Neuss · Das eine Mitglied geht, ein neues kommt: Im Rahmen eines Gottesdienstes wurde Richard Krings nach dem Abschied von Joachim Kürsten als neues Mitglied des Regionalvorstandes der Johanniter-Unfall-Hilfe eingeführt.

 Der neue Vorstand setzt sich zusammen aus (v.l.) Udo Schröder-Hörster, Matthias Cramer, Joachim Kürten, Richard Krings, Wim Scharlemann und Jörg Lüssem.

Der neue Vorstand setzt sich zusammen aus (v.l.) Udo Schröder-Hörster, Matthias Cramer, Joachim Kürten, Richard Krings, Wim Scharlemann und Jörg Lüssem.

Foto: Andreas Woitschützke

Bis 1802 war der Große Saal des Neusser Zeughauses Kirche des benachbarten Klosters der Observanten (ein Franziskaner-Orden). Eine gute Wahl für einen evangelischen Gottesdienst, in dem Joachim Kürsten verabschiedet und Richard Krings als hauptamtliches Mitglied des Regionalvorstandes der Johanniter-Unfall-Hilfe (JUH) am Niederrhein eingeführt wurde.
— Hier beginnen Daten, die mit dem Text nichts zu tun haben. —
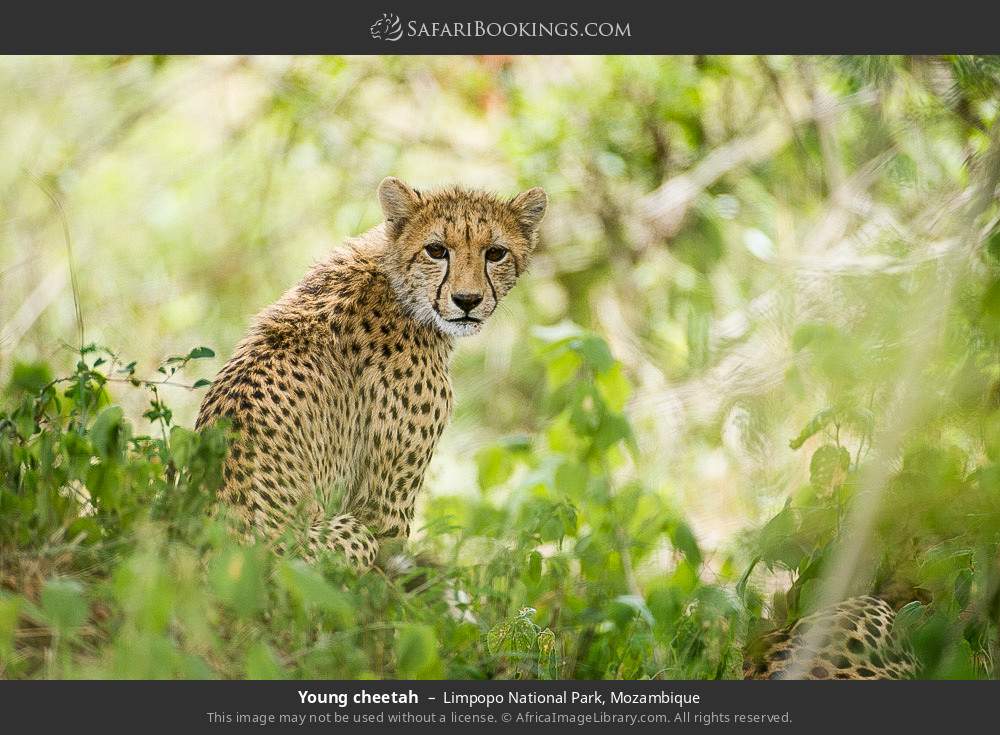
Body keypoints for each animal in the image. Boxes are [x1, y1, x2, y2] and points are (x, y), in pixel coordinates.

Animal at [196, 177, 547, 571]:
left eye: (496, 253)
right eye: (436, 250)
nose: (467, 301)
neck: (397, 284)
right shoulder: (383, 511)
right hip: (339, 537)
Ein großer Altar schmückte das Podium des Zeughauses, drei Flaggen – der Bundesrepublik Deutschland, des Landes Nordrhein-Westfalen und die Fahne der Johanniter – waren im Hintergrund als Deko aufgebaut.

Zelebrant war der JUH-Landespfarrer für NRW, Gisbert von Spankeren (Gummersbach), die Predigt hielt der Regionalverbandspfarrer Ulrich Meihsner (Mönchengladbach). Er redete über Wandern, „dabei suchen viele Menschen in dieser sich schnell wandelnden Welt nach Orientierung, Verlässlichkeit“. Da helfen die Hilfsorganisationen wie die Johanniter, „die sich allein an Jesus Christus orientieren“. Die Verabschiedung und Einführung nahmen Udo Schröder-Hörster und Matthias Cramer vom JUH-Landesvorstand NRW vor. Der Neusser Joachim Kürsten (63), seit 1976 bei den Johannitern aktiv, wurde in den Ruhestand entlassen. Sein Nachfolger im Regionalvorstand ist Richard Krings (44), ebenfalls Neusser und seit 2001 bei den Johannitern. Er koordiniert 250 haupt- und ehrenamtliche Kräfte.
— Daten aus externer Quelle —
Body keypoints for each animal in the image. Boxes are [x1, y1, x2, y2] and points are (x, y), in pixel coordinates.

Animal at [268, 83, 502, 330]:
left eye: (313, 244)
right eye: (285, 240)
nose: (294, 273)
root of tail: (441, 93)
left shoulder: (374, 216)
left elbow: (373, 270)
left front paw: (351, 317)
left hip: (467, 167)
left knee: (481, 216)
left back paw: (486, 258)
Die JUH-Einsatzzentrale befindet sich für den Regionalverband Niederrhein in Neuss auf der Hellersbergstraße. Zum Verband gehören der Rhein-Kreis Neuss, der Kreis Viersen sowie die Städte Neuss, Mönchengladbach und Krefeld. Und um das „Neuss-Maß“ vollzumachen: Auch der Bundesvorstand Jörg Lüssem, der aus Berlin angereist war, ist in Neuss geboren und aufgewachsen. Er ist seit 2014 Mitglied im Bundesvorstand und betonte in einem Grußwort, dass bedeutender als die Mitgliederzahl eines Zwei-Milliarden-Unternehmens die Gemeinschaft der Johanniter und der Zusammenhalt der ganzen Gesellschaft sei. Viele weitere Glückwünsche schlossen sich an, unter anderen vom Neusser Dezernenten Holger Lachmann und von Landrat Hans-Jürgen Petrauschke.

Den Rahmen des Gottesdienstes mit vielen Liedern gestaltete Ekaterina Porizko. Die Referentin für Kirchenmusik im Landeskirchenamt der evangelischen Kirche im Rheinland hat ihre ersten Studien in St. Petersburg absolviert. Anschließend gab es im Foyer des Zeughauses ein Zusammenkommen, bei dem die oliven Uniformen der Johanniter dominierten. Aber auch andere Dienste wie Polizei, Feuerwehr oder Malteser ließen sich das opulente Buffet vom Norfer Restaurant Pütz schmecken.